Allied (Directed by Robert Zemeckis) ***





In 1942, Pitt's Canadian intelligence officer Max Vatan (Brad Pitt) parachutes into North Africa – the best scene in the film with James Bond style, minus the music. He makes his way to Casablanca. His mission is to assassinate the German ambassador with the help of Marianne Beausejour (Cotillard), a French Resistance fighter who will be posing as his wife and who has gotten herself into the good graces of the local Nazi chiefs. Over the next few days, they prepare themselves for the mission while trying to establish themselves as a loving married couple so as not to arouse any suspicion. There is attraction between them despite their professional attitudes of faking things. Still, their masked fiction fades; the two can’t resist one another which culminates inside a car during a desert dust storm (effective indeed). They complete their mission in an equally spectacular manner. During their escape, Max asks Marianne to return to London with him so that they can get married. She eagerly agrees.
A year later with Max and Marianne are happily married and living in London with their newborn baby Anna. (That labor scene outside at night during an air raid was well done).
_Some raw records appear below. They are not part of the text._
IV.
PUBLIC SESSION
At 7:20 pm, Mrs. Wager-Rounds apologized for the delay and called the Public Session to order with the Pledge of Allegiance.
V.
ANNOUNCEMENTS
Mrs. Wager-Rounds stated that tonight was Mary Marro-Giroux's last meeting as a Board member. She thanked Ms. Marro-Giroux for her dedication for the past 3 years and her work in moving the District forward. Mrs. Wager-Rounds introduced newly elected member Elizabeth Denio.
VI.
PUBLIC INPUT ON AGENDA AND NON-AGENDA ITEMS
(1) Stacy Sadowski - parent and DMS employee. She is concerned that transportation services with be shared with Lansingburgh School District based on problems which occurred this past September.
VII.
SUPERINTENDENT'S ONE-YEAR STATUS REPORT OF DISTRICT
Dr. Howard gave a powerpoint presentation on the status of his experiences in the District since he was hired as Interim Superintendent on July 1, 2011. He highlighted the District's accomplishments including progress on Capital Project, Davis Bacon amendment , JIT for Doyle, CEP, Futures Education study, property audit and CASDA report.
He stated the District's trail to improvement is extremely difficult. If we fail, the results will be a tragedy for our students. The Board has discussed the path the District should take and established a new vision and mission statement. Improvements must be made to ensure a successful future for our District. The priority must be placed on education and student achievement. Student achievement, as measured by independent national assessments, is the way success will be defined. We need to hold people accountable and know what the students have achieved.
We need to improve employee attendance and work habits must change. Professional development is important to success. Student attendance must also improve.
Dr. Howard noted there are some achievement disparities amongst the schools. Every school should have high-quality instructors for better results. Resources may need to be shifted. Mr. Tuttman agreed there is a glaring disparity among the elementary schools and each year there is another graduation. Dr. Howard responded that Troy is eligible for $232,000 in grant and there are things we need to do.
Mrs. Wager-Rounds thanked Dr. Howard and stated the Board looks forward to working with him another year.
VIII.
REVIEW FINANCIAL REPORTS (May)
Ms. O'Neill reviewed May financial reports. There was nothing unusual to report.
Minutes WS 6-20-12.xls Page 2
Bliss ends when evidence suggests that the real Marianne Beausejour was killed a couple of years earlier and that his wife is actually a German spy. Max cannot believe this but the evidence, while not quite conclusive, is fairly damning. To settle the question once and for all, he is ordered to leave some fake information lying around where she can find it—if it turns up in the next intercepted German communique, she is guilty. If she does turn out to be a spy, Max is required to kill her. 


If he refuses or tries to tip her off, it will lead to his execution as well. To make matters even more discomfiting, not only is Max not allowed to investigate on his own during the three days it will take to get the potentially damning evidence, he has to go on with Marianne. The ending is epic, but the film falls flat. Marion Cotard was great; Brad Pitt was shockingly boring.